No blood and gore on the floor
After a year of shame and grovelling apologies, the day of reckoning finally arrived. For those Australians hoping for structural separation of the banks, an overhaul of the regulators or heads on sticks, royal commissioner Kenneth Hayne’s verdict would have been disappointing. There was little blood and gore. It was more like a soft landing.
The royal commission spent a year listening to how many ways government regulators failed in their duty to regulate the financial services industry.
Customers were ripped off but the regulators had little or no appetite to use the tools at their disposal, preferring instead to do cosy deals with those they were meant to police.
Despite this, Hayne is giving them more powers and more work and has faith they will now actually do their job.
He recommends additional coregulation, which could be an excuse for more buck-passing.
In the case of the Australian Securities and Investments Commission (ASIC), there are some new commissioners who hopefully will start flexing their muscles, but the Australian Prudential Regulation Authority (APRA) has kept the same faces.
Hayne throws the book at some of the country’s biggest institutions, including the National Australia Bank, Commonwealth Bank, ANZ, AMP and Suncorp, for an array of crimes.
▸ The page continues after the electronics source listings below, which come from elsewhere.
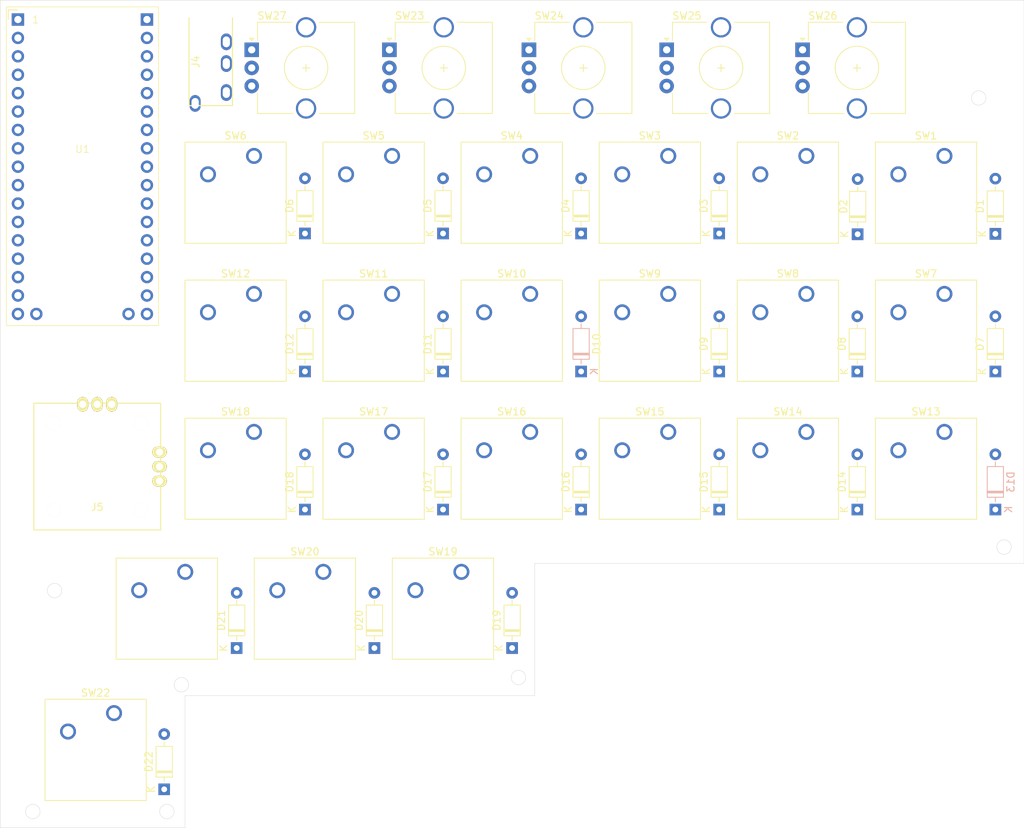
<source format=kicad_pcb>
(kicad_pcb
	(version 20241229)
	(generator "pcbnew")
	(generator_version "9.0")
	(general
		(thickness 1.6)
		(legacy_teardrops no)
	)
	(paper "A4")
	(layers
		(0 "F.Cu" signal)
		(2 "B.Cu" signal)
		(9 "F.Adhes" user "F.Adhesive")
		(11 "B.Adhes" user "B.Adhesive")
		(13 "F.Paste" user)
		(15 "B.Paste" user)
		(5 "F.SilkS" user "F.Silkscreen")
		(7 "B.SilkS" user "B.Silkscreen")
		(1 "F.Mask" user)
		(3 "B.Mask" user)
		(17 "Dwgs.User" user "User.Drawings")
		(19 "Cmts.User" user "User.Comments")
		(21 "Eco1.User" user "User.Eco1")
		(23 "Eco2.User" user "User.Eco2")
		(25 "Edge.Cuts" user)
		(27 "Margin" user)
		(31 "F.CrtYd" user "F.Courtyard")
		(29 "B.CrtYd" user "B.Courtyard")
		(35 "F.Fab" user)
		(33 "B.Fab" user)
		(39 "User.1" user)
		(41 "User.2" user)
		(43 "User.3" user)
		(45 "User.4" user)
		(47 "User.5" user)
		(49 "User.6" user)
		(51 "User.7" user)
		(53 "User.8" user)
		(55 "User.9" user)
	)
	(setup
		(stackup
			(layer "F.SilkS"
				(type "Top Silk Screen")
			)
			(layer "F.Paste"
				(type "Top Solder Paste")
			)
			(layer "F.Mask"
				(type "Top Solder Mask")
				(thickness 0.01)
			)
			(layer "F.Cu"
				(type "copper")
				(thickness 0.035)
			)
			(layer "dielectric 1"
				(type "core")
				(thickness 1.51)
				(material "FR4")
				(epsilon_r 4.5)
				(loss_tangent 0.02)
			)
			(layer "B.Cu"
				(type "copper")
				(thickness 0.035)
			)
			(layer "B.Mask"
				(type "Bottom Solder Mask")
				(thickness 0.01)
			)
			(layer "B.Paste"
				(type "Bottom Solder Paste")
			)
			(layer "B.SilkS"
				(type "Bottom Silk Screen")
			)
			(copper_finish "None")
			(dielectric_constraints no)
		)
		(pad_to_mask_clearance 0)
		(allow_soldermask_bridges_in_footprints no)
		(tenting front back)
		(pcbplotparams
			(layerselection 0x00000000_00000000_55555555_5755f5ff)
			(plot_on_all_layers_selection 0x00000000_00000000_00000000_00000000)
			(disableapertmacros no)
			(usegerberextensions yes)
			(usegerberattributes yes)
			(usegerberadvancedattributes yes)
			(creategerberjobfile no)
			(dashed_line_dash_ratio 12.000000)
			(dashed_line_gap_ratio 3.000000)
			(svgprecision 4)
			(plotframeref no)
			(mode 1)
			(useauxorigin no)
			(hpglpennumber 1)
			(hpglpenspeed 20)
			(hpglpendiameter 15.000000)
			(pdf_front_fp_property_popups yes)
			(pdf_back_fp_property_popups yes)
			(pdf_metadata yes)
			(pdf_single_document no)
			(dxfpolygonmode yes)
			(dxfimperialunits yes)
			(dxfusepcbnewfont yes)
			(psnegative no)
			(psa4output no)
			(plot_black_and_white yes)
			(plotinvisibletext no)
			(sketchpadsonfab no)
			(plotpadnumbers no)
			(hidednponfab no)
			(sketchdnponfab yes)
			(crossoutdnponfab yes)
			(subtractmaskfromsilk yes)
			(outputformat 1)
			(mirror no)
			(drillshape 0)
			(scaleselection 1)
			(outputdirectory "garber/")
		)
	)
	(net 0 "")
	(net 1 "VSYS")
	(net 2 "GND")
	(net 3 "+3.3V")
	(net 4 "Net-(D1-K)")
	(net 5 "col1")
	(net 6 "col2")
	(net 7 "Net-(D2-K)")
	(net 8 "Net-(D3-K)")
	(net 9 "col3")
	(net 10 "Net-(D4-K)")
	(net 11 "col4")
	(net 12 "col5")
	(net 13 "Net-(D5-K)")
	(net 14 "Net-(D6-K)")
	(net 15 "Net-(D7-K)")
	(net 16 "Net-(D8-K)")
	(net 17 "Net-(D9-K)")
	(net 18 "Net-(D10-K)")
	(net 19 "Net-(D11-K)")
	(net 20 "Net-(D12-K)")
	(net 21 "Net-(D13-K)")
	(net 22 "Net-(D14-K)")
	(net 23 "Net-(D15-K)")
	(net 24 "col6")
	(net 25 "Net-(D16-K)")
	(net 26 "Net-(D17-K)")
	(net 27 "Net-(D18-K)")
	(net 28 "unconnected-(U1-GPIO28-Pad31)")
	(net 29 "unconnected-(U1-PadRUN)")
	(net 30 "unconnected-(U1-GPIO29-Pad32)")
	(net 31 "unconnected-(U1-GND-Pad18)")
	(net 32 "GPIO23")
	(net 33 "GPIO22")
	(net 34 "GPIO20")
	(net 35 "GPIO17")
	(net 36 "GPIO16")
	(net 37 "GPIO18")
	(net 38 "GPIO21")
	(net 39 "GPIO19")
	(net 40 "GPIO27")
	(net 41 "colX1")
	(net 42 "GPIO25")
	(net 43 "Net-(D19-K)")
	(net 44 "colX2")
	(net 45 "GPIO26")
	(net 46 "Net-(D20-K)")
	(net 47 "GPIO24")
	(net 48 "colX3")
	(net 49 "row1")
	(net 50 "row2")
	(net 51 "row3")
	(net 52 "GPIO1")
	(net 53 "GPIO0")
	(net 54 "Net-(D21-K)")
	(net 55 "Net-(D22-K)")
	(net 56 "colX4")
	(net 57 "rowX")
	(footprint "Diode_THT:D_DO-35_SOD27_P7.62mm_Horizontal" (layer "F.Cu") (at 114.8 88.26 90))
	(footprint "Diode_THT:D_DO-35_SOD27_P7.62mm_Horizontal" (layer "F.Cu") (at 171.95 88.26 90))
	(footprint "Button_Switch_Keyboard:SW_Cherry_MX_1.00u_PCB" (layer "F.Cu") (at 107.77 77.55))
	(footprint "Diode_THT:D_DO-35_SOD27_P7.62mm_Horizontal" (layer "F.Cu") (at 114.8 69.21 90))
	(footprint "Button_Switch_Keyboard:SW_Cherry_MX_1.00u_PCB" (layer "F.Cu") (at 183.97 96.6))
	(footprint "Diode_THT:D_DO-35_SOD27_P7.62mm_Horizontal" (layer "F.Cu") (at 124.38 126.435 90))
	(footprint "Diode_THT:D_DO-35_SOD27_P7.62mm_Horizontal" (layer "F.Cu") (at 171.95 69.21 90))
	(footprint "footprint:JT8P-3.2T- -1-16Y" (layer "F.Cu") (at 86.1375 101.3875))
	(footprint "Button_Switch_Keyboard:SW_Cherry_MX_1.00u_PCB" (layer "F.Cu") (at 107.77 96.6))
	(footprint "Diode_THT:D_DO-35_SOD27_P7.62mm_Horizontal" (layer "F.Cu") (at 210.05 69.255 90))
	(footprint "Button_Switch_Keyboard:SW_Cherry_MX_1.00u_PCB" (layer "F.Cu") (at 126.82 96.6))
	(footprint "Rotary_Encoder:RotaryEncoder_Alps_EC12E_Vertical_H20mm_CircularMountingHoles" (layer "F.Cu") (at 164.7 43.85))
	(footprint "Diode_THT:D_DO-35_SOD27_P7.62mm_Horizontal" (layer "F.Cu") (at 105.38 126.435 90))
	(footprint "Button_Switch_Keyboard:SW_Cherry_MX_1.00u_PCB" (layer "F.Cu") (at 117.33 115.92))
	(footprint "Button_Switch_Keyboard:SW_Cherry_MX_1.00u_PCB" (layer "F.Cu") (at 203.02 58.5))
	(footprint "Rotary_Encoder:RotaryEncoder_Alps_EC12E_Vertical_H20mm_CircularMountingHoles" (layer "F.Cu") (at 126.45 43.85))
	(footprint "Button_Switch_Keyboard:SW_Cherry_MX_1.00u_PCB" (layer "F.Cu") (at 126.82 77.55))
	(footprint "Diode_THT:D_DO-35_SOD27_P7.62mm_Horizontal" (layer "F.Cu") (at 133.85 107.31 90))
	(footprint "Diode_THT:D_DO-35_SOD27_P7.62mm_Horizontal" (layer "F.Cu") (at 133.85 69.21 90))
	(footprint "Diode_THT:D_DO-35_SOD27_P7.62mm_Horizontal" (layer "F.Cu") (at 143.38 126.435 90))
	(footprint "Button_Switch_Keyboard:SW_Cherry_MX_1.00u_PCB" (layer "F.Cu") (at 164.92 77.55))
	(footprint "Button_Switch_Keyboard:SW_Cherry_MX_1.00u_PCB" (layer "F.Cu") (at 145.87 77.55))
	(footprint "Diode_THT:D_DO-35_SOD27_P7.62mm_Horizontal" (layer "F.Cu") (at 133.85 88.26 90))
	(footprint "Button_Switch_Keyboard:SW_Cherry_MX_1.00u_PCB" (layer "F.Cu") (at 164.92 96.6))
	(footprint "Diode_THT:D_DO-35_SOD27_P7.62mm_Horizontal" (layer "F.Cu") (at 152.9 69.21 90))
	(footprint "Button_Switch_Keyboard:SW_Cherry_MX_1.00u_PCB" (layer "F.Cu") (at 126.82 58.5))
	(footprint "footprint:AE-RP2040" (layer "F.Cu") (at 84.1 59.92))
	(footprint "Diode_THT:D_DO-35_SOD27_P7.62mm_Horizontal" (layer "F.Cu") (at 210.05 88.26 90))
	(footprint "Button_Switch_Keyboard:SW_Cherry_MX_1.00u_PCB" (layer "F.Cu") (at 203.02 96.6))
	(footprint "Diode_THT:D_DO-35_SOD27_P7.62mm_Horizontal" (layer "F.Cu") (at 114.8 107.31 90))
	(footprint "Diode_THT:D_DO-35_SOD27_P7.62mm_Horizontal"
		(layer "F.Cu")
		(uuid "7c96f579-2e0b-4c84-8298-ba659522a0fc")
		(at 171.95 107.31 90)
		(descr "Diode, DO-35_SOD27 series, Axial, Horizon
... [141006 chars truncated]
</source>
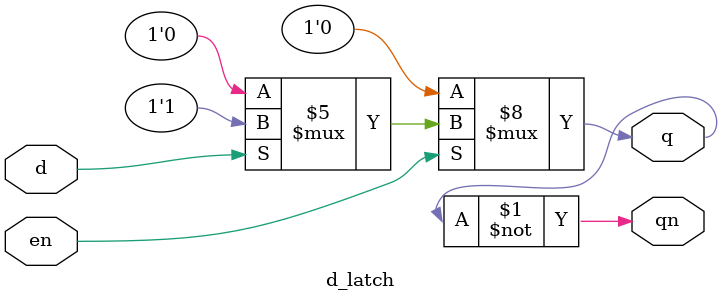
<source format=v>
module d_latch(
                input en,
                input wire d,
                output reg q,
                output qn);
assign qn=~q;

always @(en or d)
    begin
        if(!en)
            
            q<=0;
            
        else
            begin
            case(d)
            1'b0 : q<=0;
            default : q<=1;
            
                       endcase
                      end
                                            
                       end
                       endmodule

</source>
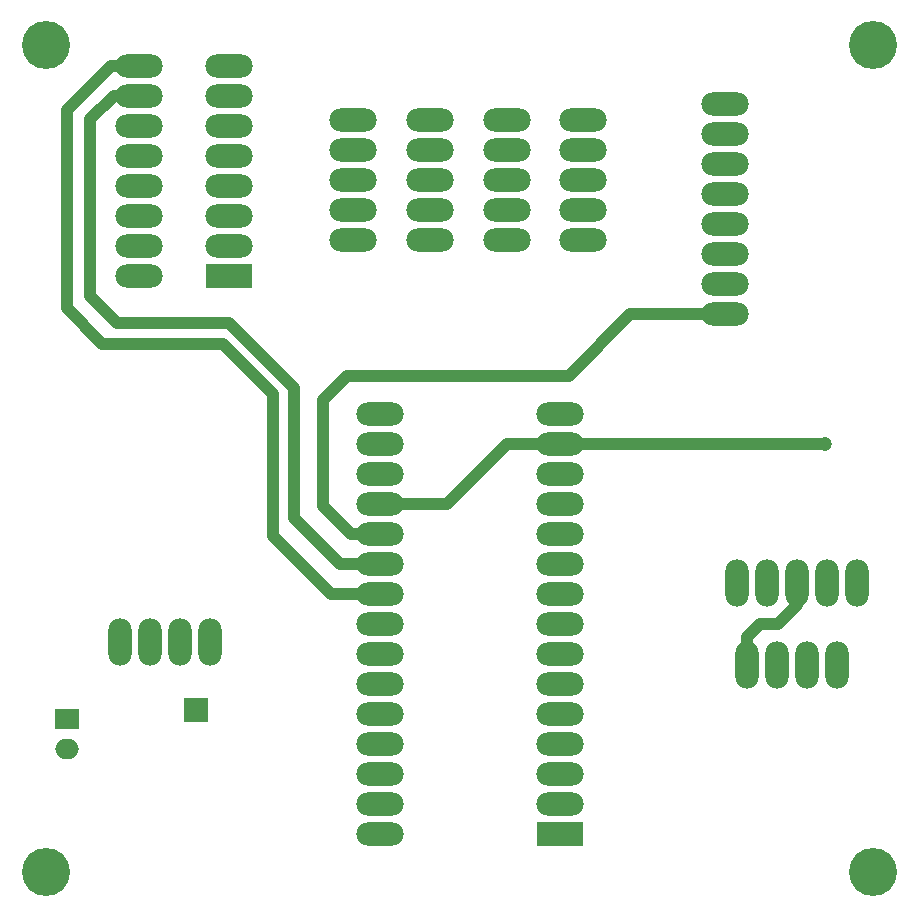
<source format=gbr>
G04 #@! TF.FileFunction,Copper,L1,Top,Signal*
%FSLAX46Y46*%
G04 Gerber Fmt 4.6, Leading zero omitted, Abs format (unit mm)*
G04 Created by KiCad (PCBNEW 4.0.6-e0-6349~53~ubuntu14.04.1) date Wed May 10 06:37:38 2017*
%MOMM*%
%LPD*%
G01*
G04 APERTURE LIST*
%ADD10C,0.100000*%
%ADD11R,2.000000X2.000000*%
%ADD12R,2.000000X1.700000*%
%ADD13O,2.000000X1.700000*%
%ADD14O,2.000000X4.000000*%
%ADD15O,4.000000X2.000000*%
%ADD16R,4.000000X2.000000*%
%ADD17C,4.064000*%
%ADD18C,1.200000*%
%ADD19C,1.000000*%
G04 APERTURE END LIST*
D10*
D11*
X139250000Y-108750000D03*
D12*
X128250000Y-109500000D03*
D13*
X128250000Y-112040000D03*
D14*
X185000000Y-98000000D03*
X187540000Y-98000000D03*
X190080000Y-98000000D03*
X192620000Y-98000000D03*
X195160000Y-98000000D03*
D15*
X184000000Y-57500000D03*
X184000000Y-60040000D03*
X184000000Y-62580000D03*
X184000000Y-65120000D03*
X184000000Y-67660000D03*
X184000000Y-70200000D03*
X184000000Y-72740000D03*
X184000000Y-75280000D03*
X152500000Y-69000000D03*
X152500000Y-66460000D03*
X152500000Y-63920000D03*
X152500000Y-61380000D03*
X152500000Y-58840000D03*
X159000000Y-69000000D03*
X159000000Y-66460000D03*
X159000000Y-63920000D03*
X159000000Y-61380000D03*
X159000000Y-58840000D03*
X165500000Y-69000000D03*
X165500000Y-66460000D03*
X165500000Y-63920000D03*
X165500000Y-61380000D03*
X165500000Y-58840000D03*
X172000000Y-69000000D03*
X172000000Y-66460000D03*
X172000000Y-63920000D03*
X172000000Y-61380000D03*
X172000000Y-58840000D03*
D14*
X193500000Y-105000000D03*
X190960000Y-105000000D03*
X188420000Y-105000000D03*
X185880000Y-105000000D03*
X132750000Y-103000000D03*
X135290000Y-103000000D03*
X137830000Y-103000000D03*
X140370000Y-103000000D03*
D16*
X170000000Y-119250000D03*
D15*
X170000000Y-116710000D03*
X170000000Y-114170000D03*
X170000000Y-111630000D03*
X170000000Y-109090000D03*
X170000000Y-106550000D03*
X170000000Y-104010000D03*
X170000000Y-101470000D03*
X170000000Y-98930000D03*
X170000000Y-96390000D03*
X170000000Y-93850000D03*
X170000000Y-91310000D03*
X170000000Y-88770000D03*
X170000000Y-86230000D03*
X170000000Y-83690000D03*
X154760000Y-83690000D03*
X154760000Y-86230000D03*
X154760000Y-88770000D03*
X154760000Y-91310000D03*
X154760000Y-93850000D03*
X154760000Y-96390000D03*
X154760000Y-98930000D03*
X154760000Y-101470000D03*
X154760000Y-104010000D03*
X154760000Y-106550000D03*
X154760000Y-109090000D03*
X154760000Y-111630000D03*
X154760000Y-114170000D03*
X154760000Y-116710000D03*
X154760000Y-119250000D03*
D16*
X142000000Y-72000000D03*
D15*
X134380000Y-54220000D03*
X142000000Y-69460000D03*
X134380000Y-56760000D03*
X142000000Y-66920000D03*
X134380000Y-59300000D03*
X142000000Y-64380000D03*
X134380000Y-61840000D03*
X142000000Y-61840000D03*
X134380000Y-64380000D03*
X142000000Y-59300000D03*
X134380000Y-66920000D03*
X142000000Y-56760000D03*
X134380000Y-69460000D03*
X142000000Y-54220000D03*
X134380000Y-72000000D03*
D17*
X196500000Y-122500000D03*
X196500000Y-52500000D03*
X126500000Y-52500000D03*
X126500000Y-122500000D03*
D18*
X192500000Y-86250000D03*
D19*
X170000000Y-86230000D02*
X192480000Y-86230000D01*
X192480000Y-86230000D02*
X192500000Y-86250000D01*
X154760000Y-91310000D02*
X160440000Y-91310000D01*
X165520000Y-86230000D02*
X170000000Y-86230000D01*
X160440000Y-91310000D02*
X165520000Y-86230000D01*
X190080000Y-98000000D02*
X190080000Y-99920000D01*
X190080000Y-99920000D02*
X188500000Y-101500000D01*
X185880000Y-102620000D02*
X185880000Y-105000000D01*
X187000000Y-101500000D02*
X185880000Y-102620000D01*
X188500000Y-101500000D02*
X187000000Y-101500000D01*
X154760000Y-96390000D02*
X151390000Y-96390000D01*
X132240000Y-56760000D02*
X134380000Y-56760000D01*
X130250000Y-58750000D02*
X132240000Y-56760000D01*
X130250000Y-73750000D02*
X130250000Y-58750000D01*
X132500000Y-76000000D02*
X130250000Y-73750000D01*
X142000000Y-76000000D02*
X132500000Y-76000000D01*
X147500000Y-81500000D02*
X142000000Y-76000000D01*
X147500000Y-92500000D02*
X147500000Y-81500000D01*
X151390000Y-96390000D02*
X147500000Y-92500000D01*
X134380000Y-54220000D02*
X132030000Y-54220000D01*
X150680000Y-98930000D02*
X154760000Y-98930000D01*
X145750000Y-94000000D02*
X150680000Y-98930000D01*
X145750000Y-82000002D02*
X145750000Y-94000000D01*
X141499998Y-77750000D02*
X145750000Y-82000002D01*
X131250000Y-77750000D02*
X141499998Y-77750000D01*
X128250000Y-74750000D02*
X131250000Y-77750000D01*
X128250000Y-58000000D02*
X128250000Y-74750000D01*
X132030000Y-54220000D02*
X128250000Y-58000000D01*
X184000000Y-75280000D02*
X175970000Y-75280000D01*
X152350000Y-93850000D02*
X154760000Y-93850000D01*
X150000000Y-91500000D02*
X152350000Y-93850000D01*
X150000000Y-82500000D02*
X150000000Y-91500000D01*
X152000000Y-80500000D02*
X150000000Y-82500000D01*
X170750000Y-80500000D02*
X152000000Y-80500000D01*
X175970000Y-75280000D02*
X170750000Y-80500000D01*
M02*

</source>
There are 24 cases all up, which could end up including individuals. But he has referred the cases to ASIC or APRA for further investigation in the hope that this time they will do something.
The former High Court justice lays into NAB’s chief executive Andrew Thorburn and chairman
The royal commission tackled mortgage broking, financial advice and the A$44 billion life insurance industry – to a degree – and recommends insurance contracts be included in existing unfair contract term provisions to help protect customers from life insurers who fail to update medical definitions and other hidden nasties.
But he leaves it up to the ASIC to decide whether to ban commissions on life insurance.
Under the former Labor Government’s Future of Financial Advice legislation, which banned commissions on financial products, life insurance was carved out. It means trailing commissions and upfront commissions remain in force.